By Samuel Indyk
LONDON (Reuters) -Britain’s pound and government bond yields slid on Thursday, after the Bank of England raised interest rates to their highest since 2009 but warned that the economy was at risk of recession.
Sterling tumbled more than 2% against the dollar to a low of $1.23615, its lowest since July 2020.. It was set for its biggest one-day fall since March 2020, when the spread of the COVID-19 pandemic wreaked havoc on world markets.
The pound slumped 1.4% against the euro to its lowest level since December 2021 at 85.45 pence. That meant the euro was poised for its best day against sterling since September 2020.
The BoE kept its forecast for economic growth this year at 3.75%, but slashed its forecast for 2023 to show a contraction of 0.25% from a previous estimate of 1.25% growth.

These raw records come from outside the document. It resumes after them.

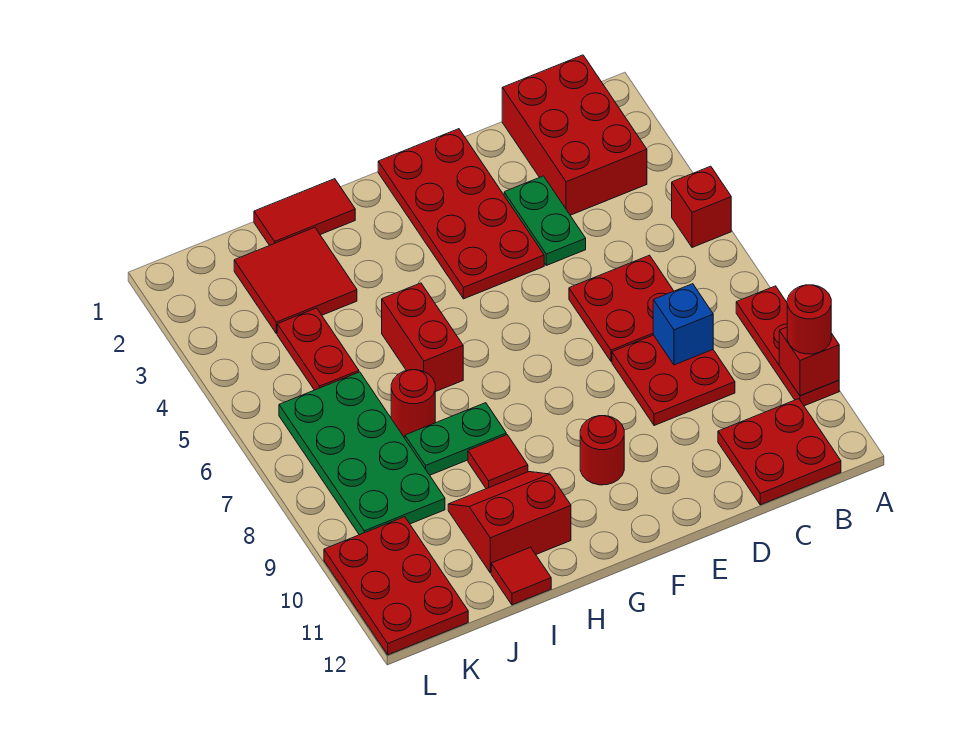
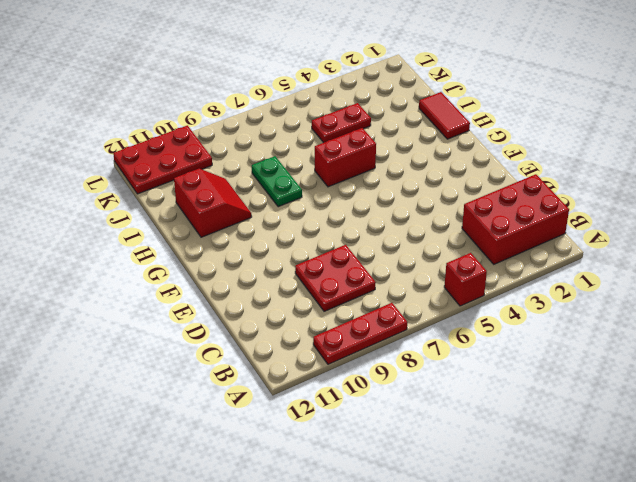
none -> red 2x2 plate [718,399,841,505]
none -> red 2x2 plate [569,255,673,361]
none -> green 1x2 plate [504,176,586,265]

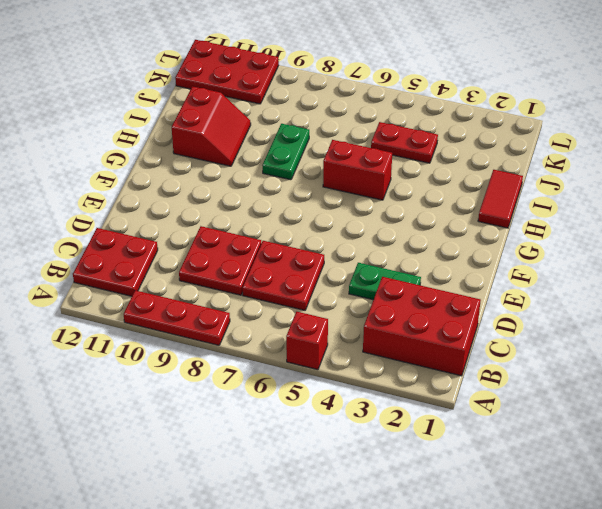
none -> red 2x4 plate [378,129,544,299]
none -> red 1x1 round brick [580,416,624,485]
none -> red 1x1 tile [468,435,528,489]

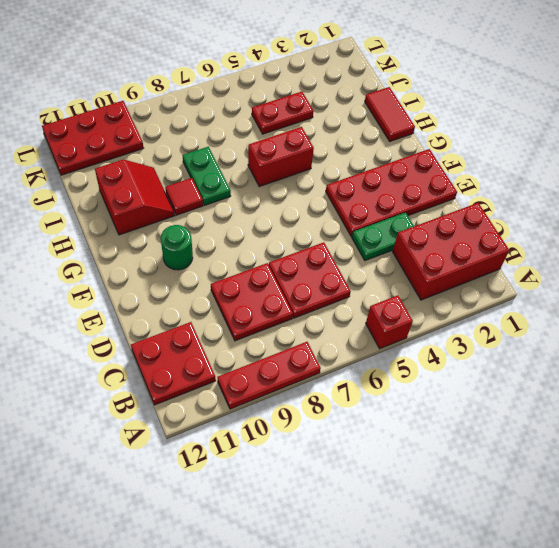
green 1x1 round brick [161,225,193,270] -> red 1x1 round brick [580,416,624,485]
none -> red 2x2 tile [234,227,357,334]
none -> red 1x1 round brick [391,370,435,438]
none -> red 1x1 tile [491,547,551,605]

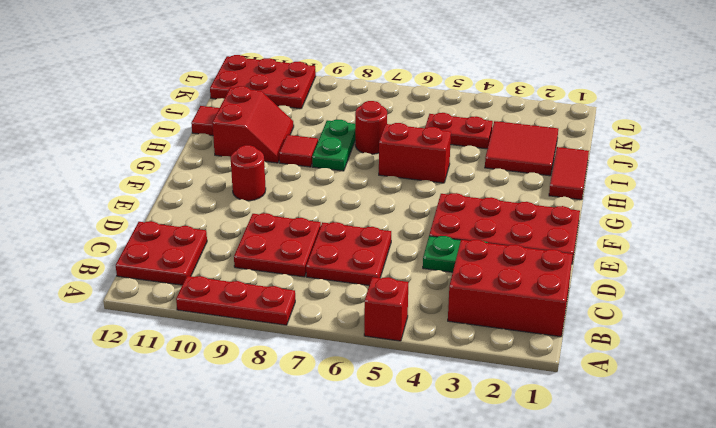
none -> green 2x4 plate [279,372,445,535]
none -> red 1x1 brick [779,327,839,396]
none -> blue 1x1 brick [653,284,713,365]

It cut its growth projection for 2024 to 0.25% from a previous 1.0%.
BoE Governor Andrew Bailey said the forecasts did not meet the technical definition of recession but of a very sharp slowdown.

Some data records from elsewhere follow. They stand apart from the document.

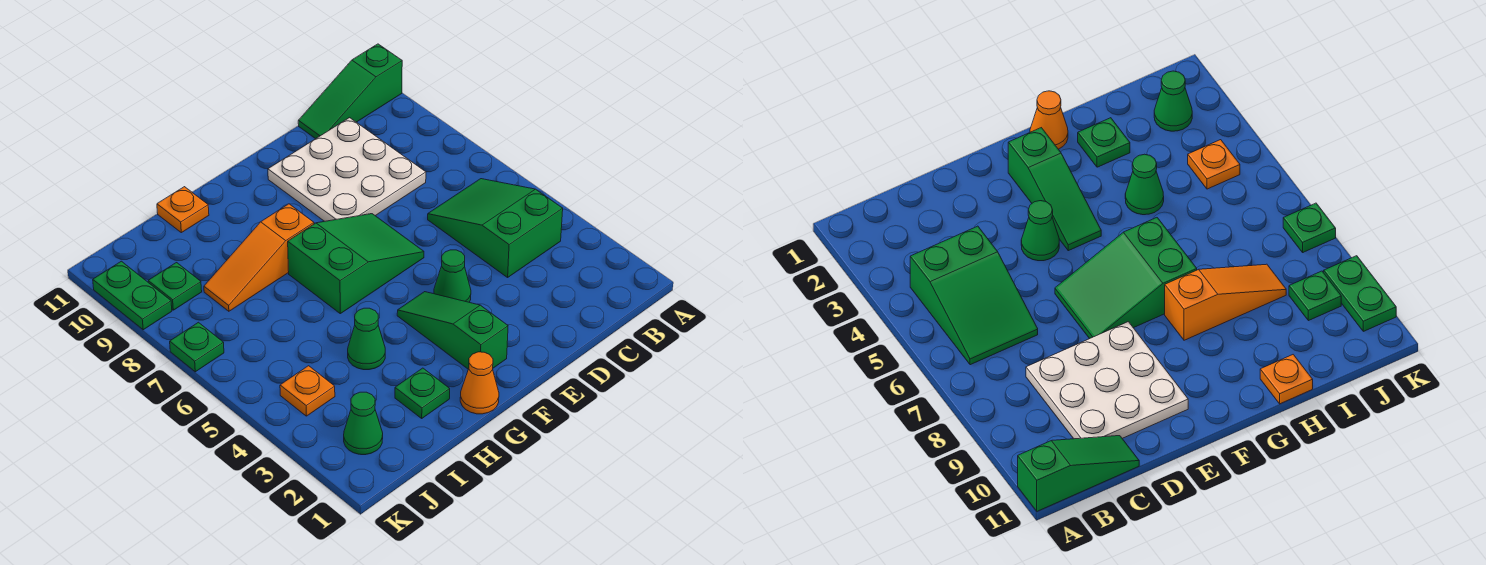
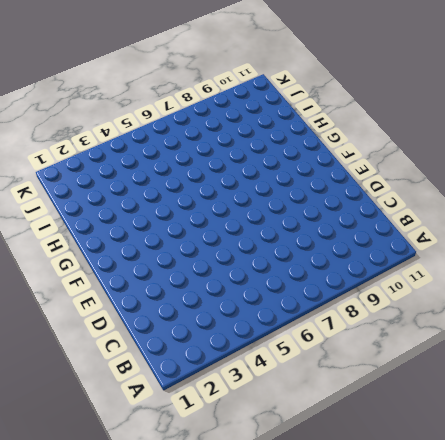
none -> green 1x3 slope [298,44,402,139]
none -> green 2x3 slope [428,179,563,277]
none -> white 3x3 plate [268,118,426,221]

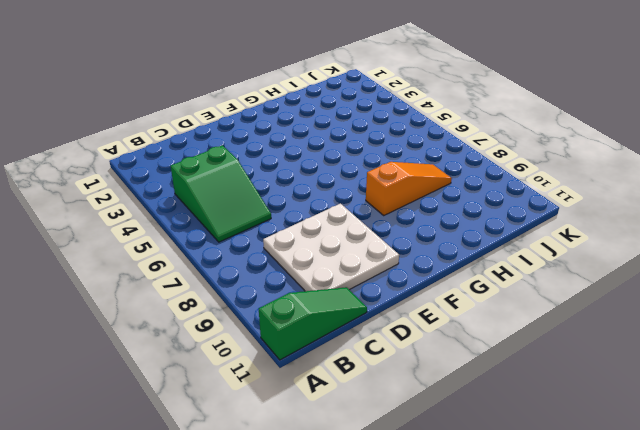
none -> green 1x1 cone [434,250,471,302]
none -> green 2x3 slope [288,214,424,314]
none -> green 1x3 slope [397,292,508,369]

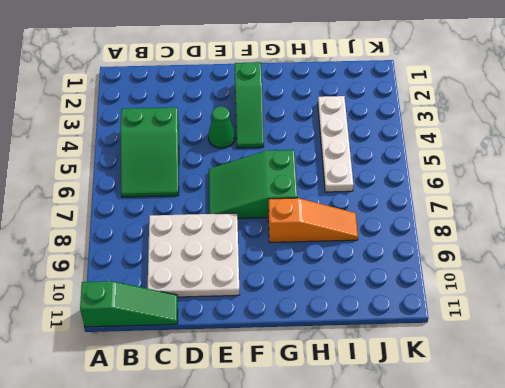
white 1x4 plate [318,96,353,192] -> none
none -> orange 1x1 cone [460,352,499,414]
none -> green 1x1 plate [395,368,450,418]
none -> green 1x1 cone [348,308,385,370]

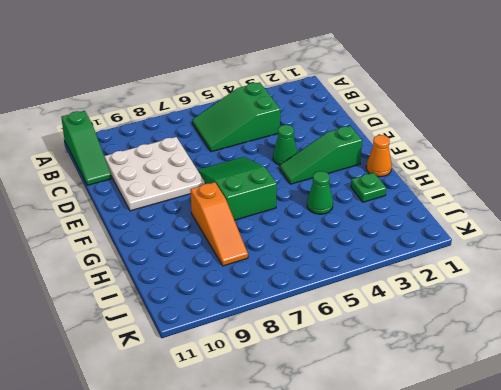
none -> orange 1x1 plate [157,187,209,233]
none -> green 1x1 cone [344,392,383,455]
none -> orange 1x1 plate [280,366,335,416]

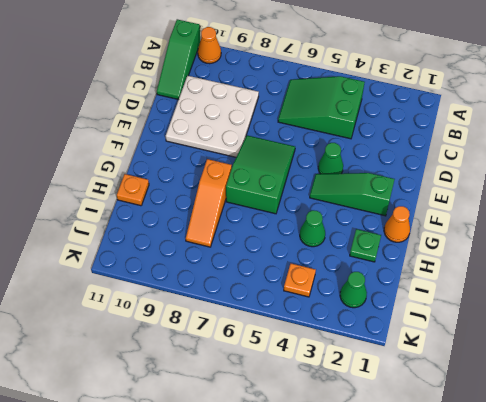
orange 1x1 cone [198,27,221,64] -> none
none -> green 1x1 plate [148,263,202,310]
none -> green 1x1 plate [170,322,224,372]
none -> green 1x2 plate [93,261,172,330]

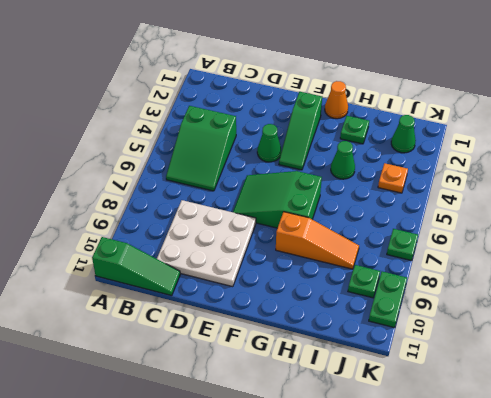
none -> orange 1x1 plate [157,187,209,233]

“The weakness of the growth outlook means that the inflation outlook is pretty weak too,” said Chris Scicluna, head of economic research at Daiwa Capital Markets.
“Markets are right to take a step back and we had thought that scale of tightening priced in was excessive.”
The BoE revised up its forecasts for price growth, which now show consumer price inflation peaking above 10% in the last three months of this year.
It had previously predicted a peak of about 8% in April.
A split also emerged in the rate-setting Monetary Policy Committee with two members saying the guidance was too strong, given the risks to growth, while three policymakers voted for a larger 50 basis point hike.
“Two members’ suggestion that further hikes are not appropriate is resonating,” said Neil Jones, head of hedge fund sales at Mizuho in London.
In bond markets, gilt yields fell sharply as investors reassessed that rate outlook and as the BoE appeared in no immediate rush to start selling the government bonds it holds.
Two-year gilt yields were last down 13 basis points on the day at 1.41%, having hit a one-month low.
London’s FTSE stock index took comfort from a weakening currency. It was last up 1.06%, although British bank stocks fell more than 1%.
Sterling traders also had one eye on Thursday’s local elections.
Johnson’s Conservative Party is projected to lose more than a third of its local council seats across Britain, an outcome that analysts say would increase pressure on Johnson to quit following a series of scandals linked to the COVID pandemic.